Data Literacy
“Data Literacy” is the ability to identify, organize and structure data sets in such a way to be able to read, write and communicate data in the appropriate context.
The need for data literacy is being accelerated by the driving demand for data literacy and critical thinking. While we are continuously being exposed to data (data analysis) in our personal lives, data literacy is becoming a new workplace requirement. Credible data is necessary to make informed decisions.
The goal of the International Association for Data Quality, Governance and Analytics (IADQGA) is committed to satisfying these database needs. The approach will be broad to include data driven reasoning and thinking. Data literacy will involve information that is communicated through text, maps, graphical and tabular displays, numbers and symbols. The IADQGA will seek to satisfy the needs of students and working professionals in all fields by providing the basic underlying knowledge and advanced concepts and techniques.
The level of data competence varies by profession and job classifications but strong basic data knowledge is a required skill.
Data literacy can be segmented into three (3) levels:
Basic data literacy will have an awareness and understanding of the data request, sources of data used (survey or actual process data), data types – structured vs unstructured, validation techniques of the sources of data
Intermediate data literacy will understand the importance of data dictionaries, understand how to use basic Excel features in the process of cleaning and organizing data
Advanced data literacy will be able to understand the more sophisticated data terminology, understand how to use advanced techniques in the cleaning and organizing data using advanced Excel features, how to integrate continuous external data feeds, understand the data needs for Artificial Intelligence (AI) & Machine Learning (ML)
The IADQGA’s unified focus (Data & Statistical Literacy) is to provide its members with:
Basic data awareness
The importance of data quality
A working knowledge and understanding of basic data concepts, classification and terminology
Basic data collection techniques
Basic descriptive statistics
Basic predictive statistics
Statistical result interpretation
Basic statistical result communications & visualization
Data Quality Traits
There are 5 key data quality traits that must be understood and taken into consideration when working with data. These quality traits are:
Accuracy
Completeness
Reliability
Relevance
Timeliness
The results of any statistical analysis can be significantly jeopardized if these quality traits are not thoroughly understood and taken into consideration in any data analysis or use the data in any Artificial Intelligence (AI) or Machine Learning (ML) applications.

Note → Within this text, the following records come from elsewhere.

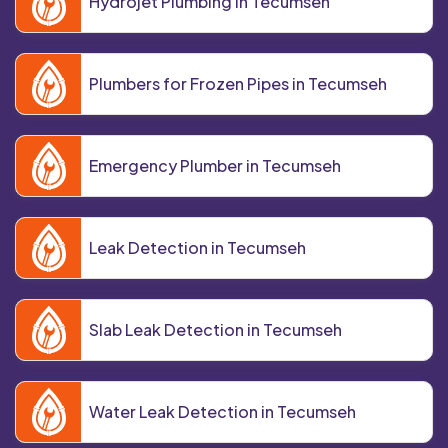
Hydrojet Plumbing in Tecumseh
Plumbers for Frozen Pipes in Tecumseh
Emergency Plumber in Tecumseh
Leak Detection in Tecumseh
Slab Leak Detection in Tecumseh
Water Leak Detection in Tecumseh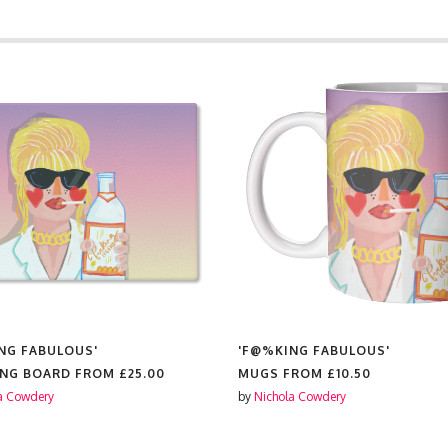
'F@%KING FABULOUS'
'F@%K
25.00
MUGS FROM
£10.50
TEA T
by
Nichola Cowdery
by
Nicho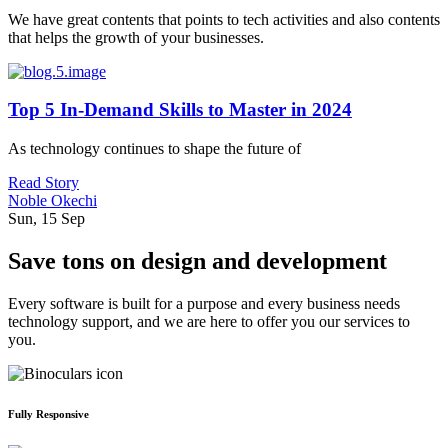
We have great contents that points to tech activities and also contents
that helps the growth of your businesses.
Top 5 In-Demand Skills to Master in 2024
As technology continues to shape the future of
Read Story
Noble Okechi
Sun, 15 Sep
Save tons on design and development
Every software is built for a purpose and every business needs
technology support, and we are here to offer you our services to
you.
Fully Responsive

Data Cleansing and Organizing
The challenge of cleaning and organizing data typically overwhelms most organizations and is a major contributor to many digitization and data analytic initiatives. Given the overwhelming availability and familiarity of Excel, Excel will be used to demonstrate and perform data cleaning and organization techniques on data sets up to the size limitations within Excel.
Data and statistical literacy are components of a science of method – (the sciences of method study on how we think – Rand, 1966). The sciences of method can be classified by their focus (words vs numbers) and by their method of deductive vs inductive reasoning.
Method of Reasoning
Understanding the Data Request
A clear understanding of the intended use of the requested data is critical. Such understandings include:
Will the data be used for historical analysis or predictive modeling?
What level of data is required?
Is there a data dictionary in use for the data?
Is the data categorical or numeric?
Is the data discrete or continuous?
Is the data in intervals or ratios?
When was the data collected?
How often is the available data collected?
How accessible is the data?
How much data is required? (Machine Learning - ML requires large amounts of data)
Will visualization be required of the data (Human visualization is a very high bandwidth channel to our brains and allows for rapid interpretation of large amounts of data and inferences.)
Critical Thinking
Critical thinking is required by every organization whether for profit or not-for- profit. An organizations ability to have its members at all levels of the organization to perform critical thinking is critical to an organizations ongoing success.
Those organizations that have the ability to perform critical thinking will differentiate themselves and will command a superior competitive position.
Both “Data” and ‘Statistical” literacy are the building blocks for critical thinking.